Peek at the future: Norway tests tiny electric plane, sees passenger flights by 2025
Norway wants all domestic flights to be electric by 2040

Norway has tested a two-seater electric plane and predicted a start to passenger flights by 2025 if new aviation technologies match a green shift that has made Norwegians the world’s top buyers of electric cars.
Transport Minister Ketil Solvik-Olsen and Dag Falk-Petersen, head of state-run Avinor which runs most of Norway’s airports, took a few minutes’ flight around Oslo airport on Monday in an Alpha Electro G2 plane, built by Pipistrel in Slovenia.

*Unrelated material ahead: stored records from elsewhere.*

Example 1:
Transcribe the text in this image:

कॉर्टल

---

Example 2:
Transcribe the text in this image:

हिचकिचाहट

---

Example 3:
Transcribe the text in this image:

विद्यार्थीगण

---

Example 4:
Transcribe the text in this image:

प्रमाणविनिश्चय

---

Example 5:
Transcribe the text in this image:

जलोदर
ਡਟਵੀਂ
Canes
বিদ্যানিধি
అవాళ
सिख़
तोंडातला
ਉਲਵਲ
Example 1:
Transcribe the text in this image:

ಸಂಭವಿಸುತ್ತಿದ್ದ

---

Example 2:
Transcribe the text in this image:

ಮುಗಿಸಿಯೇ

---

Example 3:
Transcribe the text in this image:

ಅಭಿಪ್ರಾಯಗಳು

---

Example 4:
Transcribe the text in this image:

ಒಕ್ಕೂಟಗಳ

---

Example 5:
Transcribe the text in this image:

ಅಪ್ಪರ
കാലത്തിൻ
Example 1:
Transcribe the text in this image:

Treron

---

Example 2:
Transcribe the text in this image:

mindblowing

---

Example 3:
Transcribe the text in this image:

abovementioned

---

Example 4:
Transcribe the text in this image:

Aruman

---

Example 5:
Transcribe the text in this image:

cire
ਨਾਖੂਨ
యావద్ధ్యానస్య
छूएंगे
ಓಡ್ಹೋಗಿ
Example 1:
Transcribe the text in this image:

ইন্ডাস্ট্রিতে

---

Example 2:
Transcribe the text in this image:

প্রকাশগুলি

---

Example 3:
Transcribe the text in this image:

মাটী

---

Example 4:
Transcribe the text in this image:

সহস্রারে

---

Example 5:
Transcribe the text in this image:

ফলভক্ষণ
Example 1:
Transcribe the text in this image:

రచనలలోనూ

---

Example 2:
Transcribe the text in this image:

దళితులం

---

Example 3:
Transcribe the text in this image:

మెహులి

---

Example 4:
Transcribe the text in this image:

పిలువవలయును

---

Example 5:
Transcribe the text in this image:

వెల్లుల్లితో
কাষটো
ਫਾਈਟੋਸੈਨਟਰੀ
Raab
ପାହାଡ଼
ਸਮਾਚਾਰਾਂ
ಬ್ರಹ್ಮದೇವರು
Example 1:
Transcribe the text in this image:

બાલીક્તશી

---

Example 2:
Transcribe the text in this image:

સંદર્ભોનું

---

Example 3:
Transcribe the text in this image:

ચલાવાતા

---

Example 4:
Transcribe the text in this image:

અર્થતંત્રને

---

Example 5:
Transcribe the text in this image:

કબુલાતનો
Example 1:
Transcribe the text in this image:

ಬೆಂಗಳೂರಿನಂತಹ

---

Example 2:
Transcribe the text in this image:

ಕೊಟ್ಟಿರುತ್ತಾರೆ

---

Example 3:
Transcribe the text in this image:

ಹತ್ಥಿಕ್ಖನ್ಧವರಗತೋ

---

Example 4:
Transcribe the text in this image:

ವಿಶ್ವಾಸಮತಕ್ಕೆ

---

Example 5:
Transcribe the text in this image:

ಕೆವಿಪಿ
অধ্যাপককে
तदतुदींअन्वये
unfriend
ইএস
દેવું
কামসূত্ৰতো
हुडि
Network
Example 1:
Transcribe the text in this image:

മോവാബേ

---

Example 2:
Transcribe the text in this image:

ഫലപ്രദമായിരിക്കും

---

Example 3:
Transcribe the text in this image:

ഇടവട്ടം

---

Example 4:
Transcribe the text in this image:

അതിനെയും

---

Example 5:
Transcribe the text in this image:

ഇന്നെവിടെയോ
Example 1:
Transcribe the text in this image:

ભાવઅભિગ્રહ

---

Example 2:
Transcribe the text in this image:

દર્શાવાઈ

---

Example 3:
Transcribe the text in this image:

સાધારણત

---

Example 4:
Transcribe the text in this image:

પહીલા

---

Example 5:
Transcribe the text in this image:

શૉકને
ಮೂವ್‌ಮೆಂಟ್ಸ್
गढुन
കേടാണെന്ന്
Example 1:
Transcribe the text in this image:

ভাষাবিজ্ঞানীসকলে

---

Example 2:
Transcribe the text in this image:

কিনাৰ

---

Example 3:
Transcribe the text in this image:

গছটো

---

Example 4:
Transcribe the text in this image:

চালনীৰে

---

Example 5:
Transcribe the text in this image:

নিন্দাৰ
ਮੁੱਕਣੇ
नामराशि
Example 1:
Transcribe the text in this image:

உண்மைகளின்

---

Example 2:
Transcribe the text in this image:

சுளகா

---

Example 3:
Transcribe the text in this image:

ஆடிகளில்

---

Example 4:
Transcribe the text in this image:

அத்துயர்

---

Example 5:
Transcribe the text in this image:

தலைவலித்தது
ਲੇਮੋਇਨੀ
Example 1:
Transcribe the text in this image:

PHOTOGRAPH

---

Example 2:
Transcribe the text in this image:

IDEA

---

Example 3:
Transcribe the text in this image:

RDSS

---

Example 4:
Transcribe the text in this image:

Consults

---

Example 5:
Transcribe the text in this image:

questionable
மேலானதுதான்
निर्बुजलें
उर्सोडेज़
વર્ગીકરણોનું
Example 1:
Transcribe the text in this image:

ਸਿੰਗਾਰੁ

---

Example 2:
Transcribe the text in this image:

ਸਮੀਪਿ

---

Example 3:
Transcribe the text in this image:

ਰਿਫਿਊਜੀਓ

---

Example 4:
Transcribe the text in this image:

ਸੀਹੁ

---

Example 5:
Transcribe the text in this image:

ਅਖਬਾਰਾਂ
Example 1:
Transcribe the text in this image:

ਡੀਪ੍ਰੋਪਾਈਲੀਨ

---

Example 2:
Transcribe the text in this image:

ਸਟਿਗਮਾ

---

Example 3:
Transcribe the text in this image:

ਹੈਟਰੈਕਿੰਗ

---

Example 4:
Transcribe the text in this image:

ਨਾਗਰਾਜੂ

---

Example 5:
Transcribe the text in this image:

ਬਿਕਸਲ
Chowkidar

“This is … a first example that we are moving fast forward” towards greener aviation, Solvik-Olsen said. “We do have to make sure it is safe – people won’t fly if they don’t trust it.”
He said plane makers such as Boeing and Airbus were developing electric aircraft and that battery prices were tumbling, making it feasible to reach a government goal of making all domestic flights in Norway electric by 2040.

Asked when passenger flights in electric planes could start, Falk-Petersen, the pilot, said: “My best guess is before 2025 … It should all be electrified by 2040.”
The two said the plane, with a take-off weight of 570kg, was cramped and buffeted by winds but far quieter than a conventional plane run on fossil fuels.